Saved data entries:
((

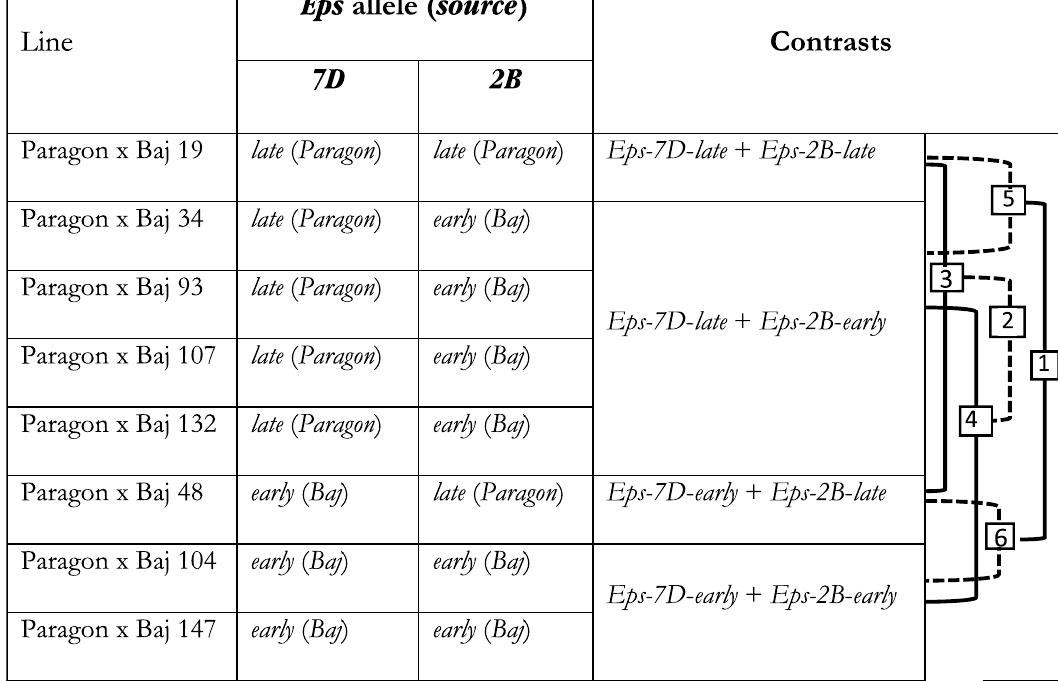
Table 2. Lines selected for this study, possessing contrasting alleles of both Eps genes ( Eps-7D and Eps-2B ). For comparing the effects of these alleles we averaged the results across lines possessing the same alleles of these two genes (see scheme for contrasts on the right and footnote). That offered four contrasting combinations of the two alleles ( late or early ) of the two Eps genes; and depending on the particular comparisons made the direct and interactive effects of these genes were studied. 1 and 2: direct effects of Eps -7D and Eps -2B genes, respectively. 3 and 4: effects of Eps -7D gene when the background has the late and early allele of Eps -2B gene, respectively. 5 and 6: effects of Eps -2B gene when the background has the late and early allele of Eps -7D gene, respectively.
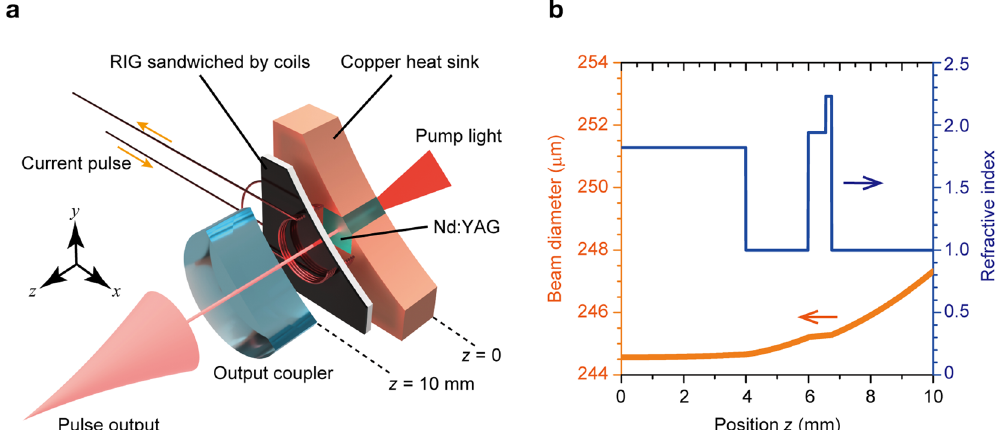
Figure 1. Diode-pumped magnetooptical (MO) Q-switched laser. ( a ) Schematic of laser cavity setup. The rare- earth substituted iron garnet (RIG) film was sandwiched by a pair of coils and its magnetisation was modulated by a pulsed field. The minimum cavity length L was 10 mm. ( b ) Beam diameter (thick orange line) estimated using ABCD matrix method and refractive indexes (thin blue line) in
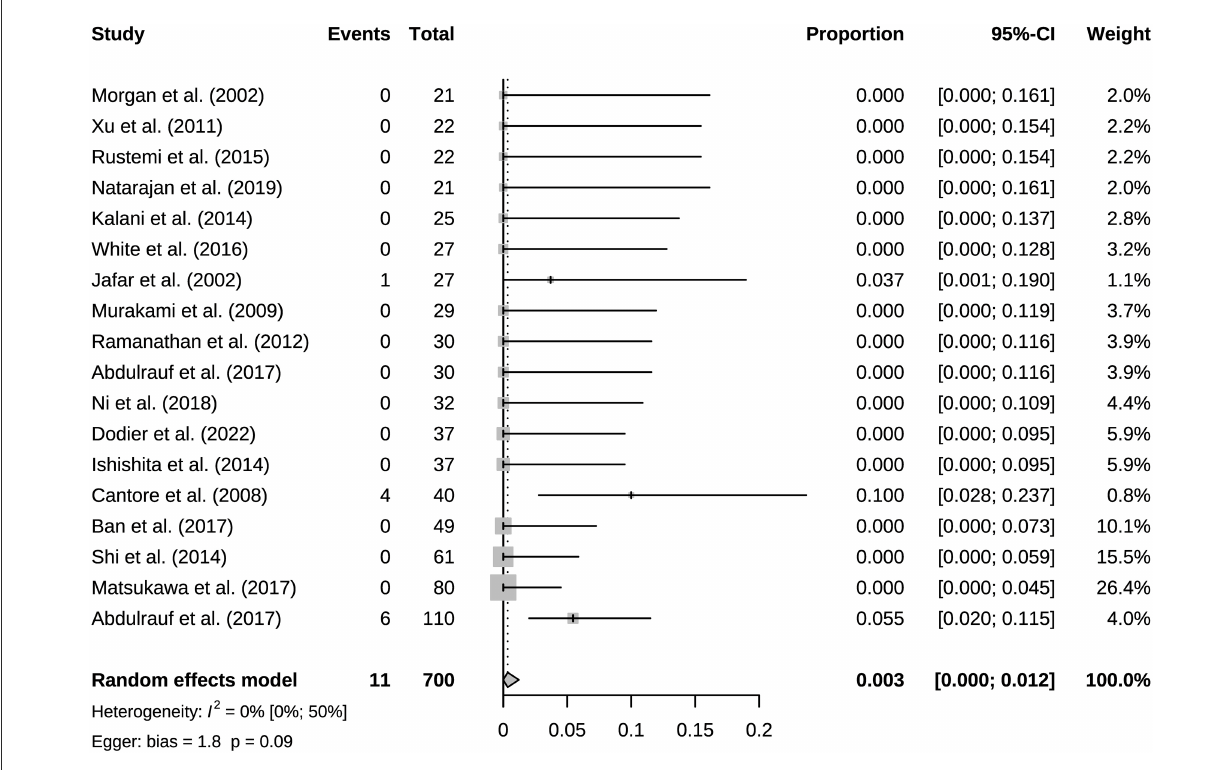
FIGURE6 Short-term follow-up surgery-related mortality of included studies.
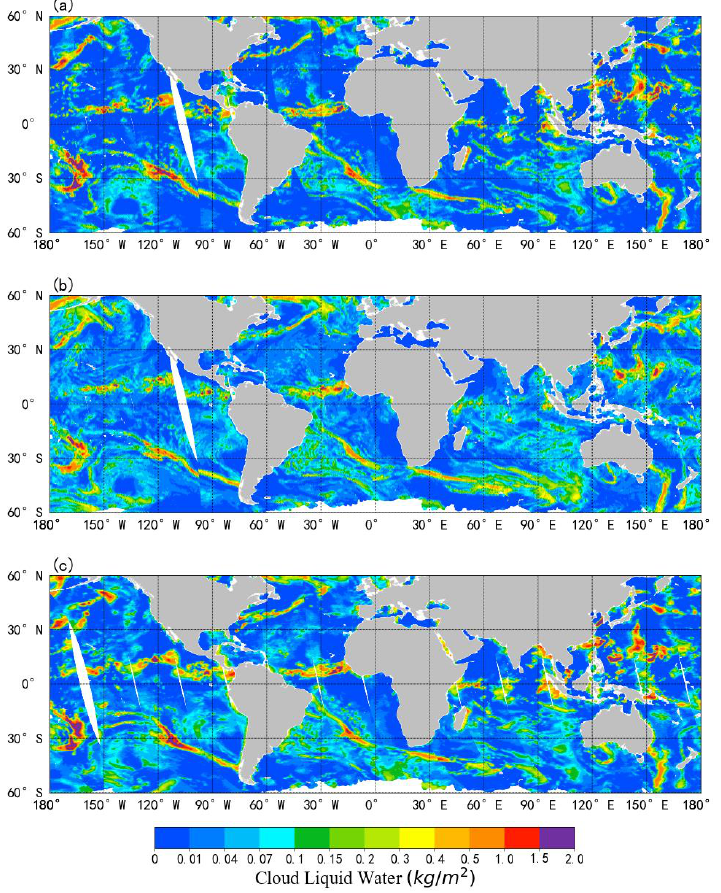
Figure 12. CLW retrieved from MWTS-III and ATMS over global oceans on 1 August 2021. ( a , c ) The cloud liquid water path retrieved from of MWTS-III and ATMS using the physical algorithm; ( b ) CLW from ERA5 reanalysis at the time of MWTS-III.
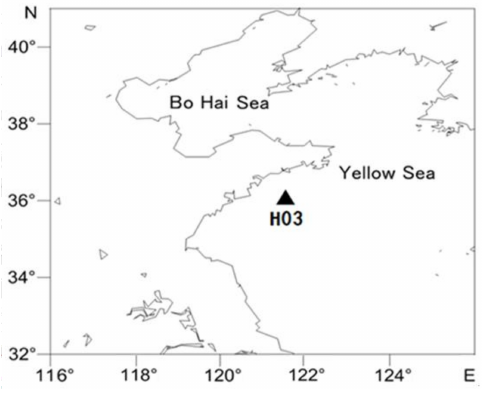
Figure 1. Incubation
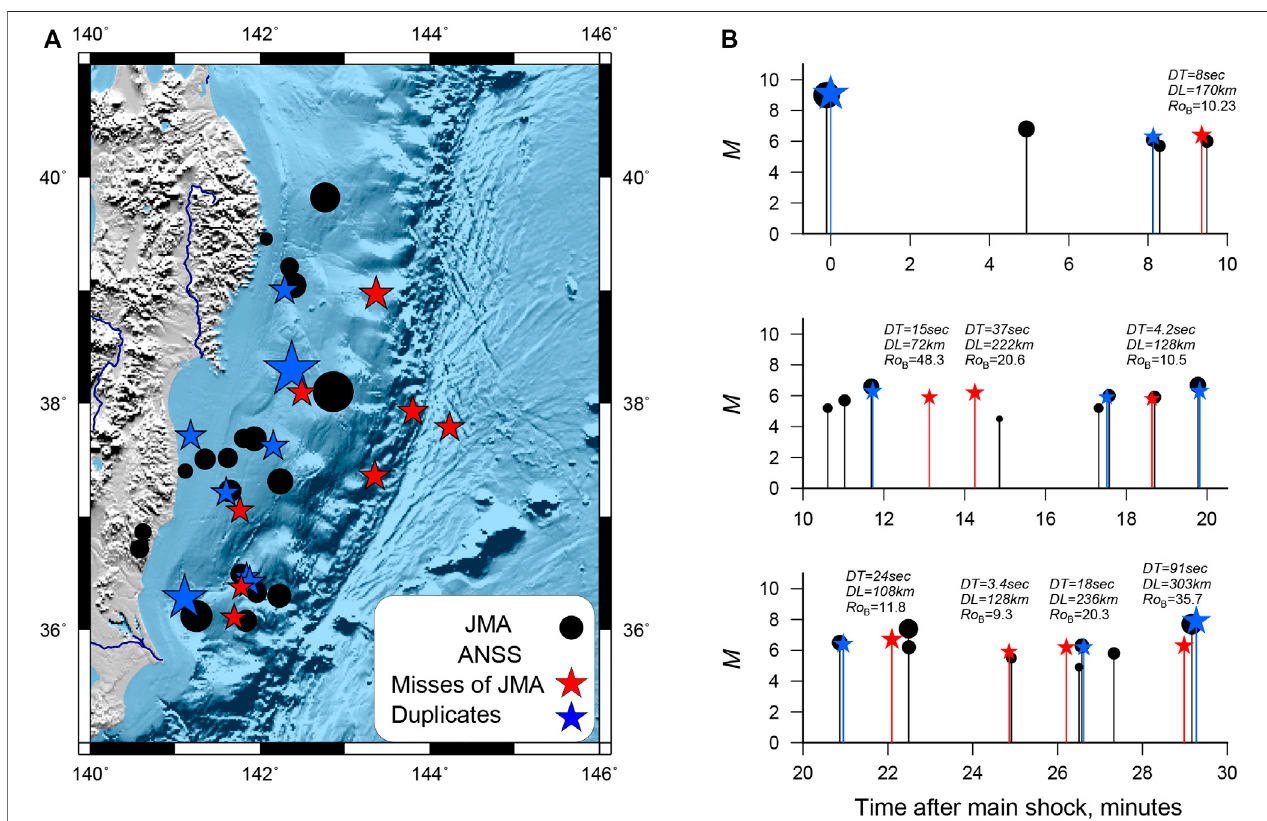
FIGURE7| EarthquakesregisteredbyJMAandANSSinthe fi rsthalfhourafterthemainshock. (A) Epicentermap. (B) SequenceofeventsJMA(black)andANSS (red — JMAmisses,blue — eventswithduplicatesinJMA)withoutmagnitudelimitations.ForeventsfromANSSmissedinJMA,thevaluesofthemetric,timeanddistance to the nearest JMA event are given. The designations are the same as in (A)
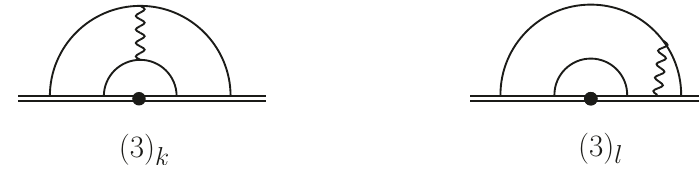
Figure 10 . Diagrams with four fermion insertions.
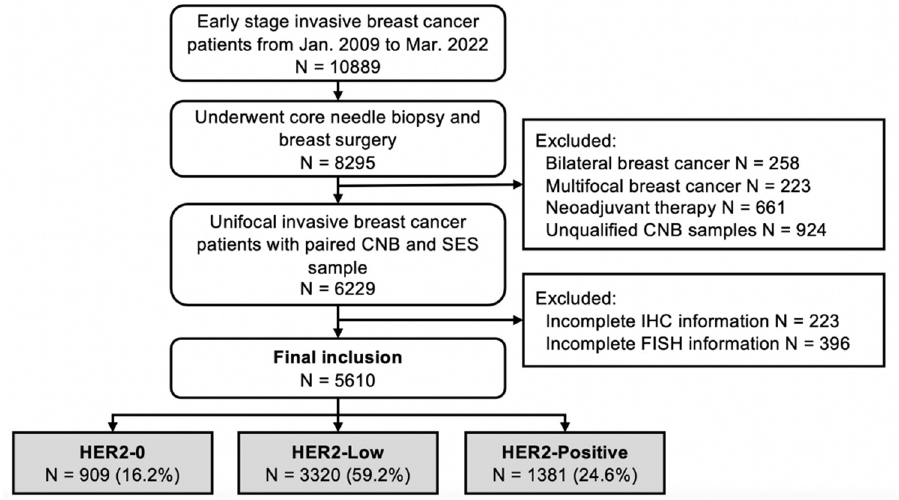
Figure 1. Flowchart of enrolled patients.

))

## TASK REQUIREMENTS
If the data includes images, skip them and copy every line exactly.

## SOLUTION TO THE EXERCISE
Table 2. Lines selected for this study, possessing contrasting alleles of both Eps genes ( Eps-7D and Eps-2B ). For comparing the effects of these alleles we averaged the results across lines possessing the same alleles of these two genes (see scheme for contrasts on the right and footnote). That offered four contrasting combinations of the two alleles ( late or early ) of the two Eps genes; and depending on the particular comparisons made the direct and interactive effects of these genes were studied. 1 and 2: direct effects of Eps -7D and Eps -2B genes, respectively. 3 and 4: effects of Eps -7D gene when the background has the late and early allele of Eps -2B gene, respectively. 5 and 6: effects of Eps -2B gene when the background has the late and early allele of Eps -7D gene, respectively.
Figure 1. Diode-pumped magnetooptical (MO) Q-switched laser. ( a ) Schematic of laser cavity setup. The rare- earth substituted iron garnet (RIG) film was sandwiched by a pair of coils and its magnetisation was modulated by a pulsed field. The minimum cavity length L was 10 mm. ( b ) Beam diameter (thick orange line) estimated using ABCD matrix method and refractive indexes (thin blue line) in
FIGURE6 Short-term follow-up surgery-related mortality of included studies.
Figure 12. CLW retrieved from MWTS-III and ATMS over global oceans on 1 August 2021. ( a , c ) The cloud liquid water path retrieved from of MWTS-III and ATMS using the physical algorithm; ( b ) CLW from ERA5 reanalysis at the time of MWTS-III.
Figure 1. Incubation
FIGURE7| EarthquakesregisteredbyJMAandANSSinthe fi rsthalfhourafterthemainshock. (A) Epicentermap. (B) SequenceofeventsJMA(black)andANSS (red — JMAmisses,blue — eventswithduplicatesinJMA)withoutmagnitudelimitations.ForeventsfromANSSmissedinJMA,thevaluesofthemetric,timeanddistance to the nearest JMA event are given. The designations are the same as in (A)
Figure 10 . Diagrams with four fermion insertions.
Figure 1. Flowchart of enrolled patients.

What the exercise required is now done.